Dans l’ombre des chiffres du chômage et de la guillotine du “dernier lit” et du “dernier éventail”, à quoi pouvons-nous nous attendre, nous les personnes âgées ? Pour survivre dans l’isolement et soumis à la campagne de terreur. Dans l’Antiquité, les vieux étaient simplement tués parce qu’ils étaient inutiles pour le travail. Est-ce qu’on en arrivera là ? C’est l’incertitude de la vie quotidienne des anciens.
Il ne fait aucun doute que c’est l’âge des jeunes. Bienvenue ! D’autant plus après la pandémie. C’est aux jeunes de diriger le monde. Nous attendons d’eux qu’ils fassent mieux que nous.

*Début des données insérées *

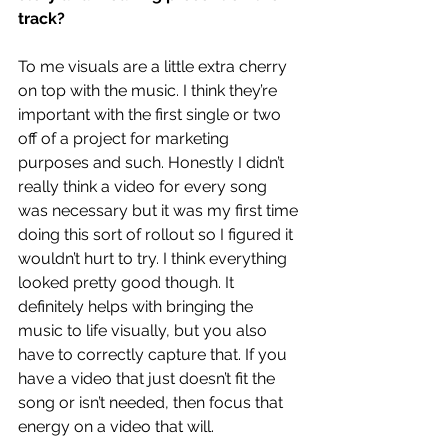
track?
To me visuals are a little extra cherry 
on top with the music. I think they’re 
important with the first single or two 
off of a project for marketing 
purposes and such. Honestly I didn’t 
really think a video for every song 
was necessary but it was my first time 
doing this sort of rollout so I figured it 
wouldn’t hurt to try. I think everything 
looked pretty good though. It 
definitely helps with bringing the 
music to life visually, but you also 
have to correctly capture that. If you 
have a video that just doesn’t fit the 
song or isn’t needed, then focus that 
energy on a video that will.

Dans la transe de prendre une décision de vie ou de mort, les personnes âgées — j’en suis sûr — seraient prêtes à céder le dernier lit et le dernier respirateur aux patients ayant une chance de survie. Nous le ferions pour nos enfants et petits-enfants, pourquoi pas avec d’autres êtres humains ? C’est l’éthique dans laquelle nous avons été élevés. Nous sommes les contemporains d’hommes et de femmes qui ont donné leur vie pour des idéaux de fraternité et de justice.
Néanmoins, nous prenons soin de nos vies. Nous voulons que nos vies soient utiles jusqu’au dernier souffle. Les femmes et les hommes du “troisième âge” cumulent des expériences qui peuvent être utiles à cette époque. Par exemple, nous savons comment construire des canaux d’opinion qui conduiront au changement social. C’est ce dont nous avons besoin aujourd’hui : des canaux qui permettent au torrent de rêves et d’initiatives contenu dans la digue de la culture mercantile de circuler et de s’organiser. Dans la construction à partir de la base d’un paradigme de la société humaniste, incarné dans une nouvelle Constitution politique, vieux et jeunes se retrouveront sans méfiance ni incertitude.
Il n’y aura alors plus de place pour l’alternative consistant à tuer les anciens.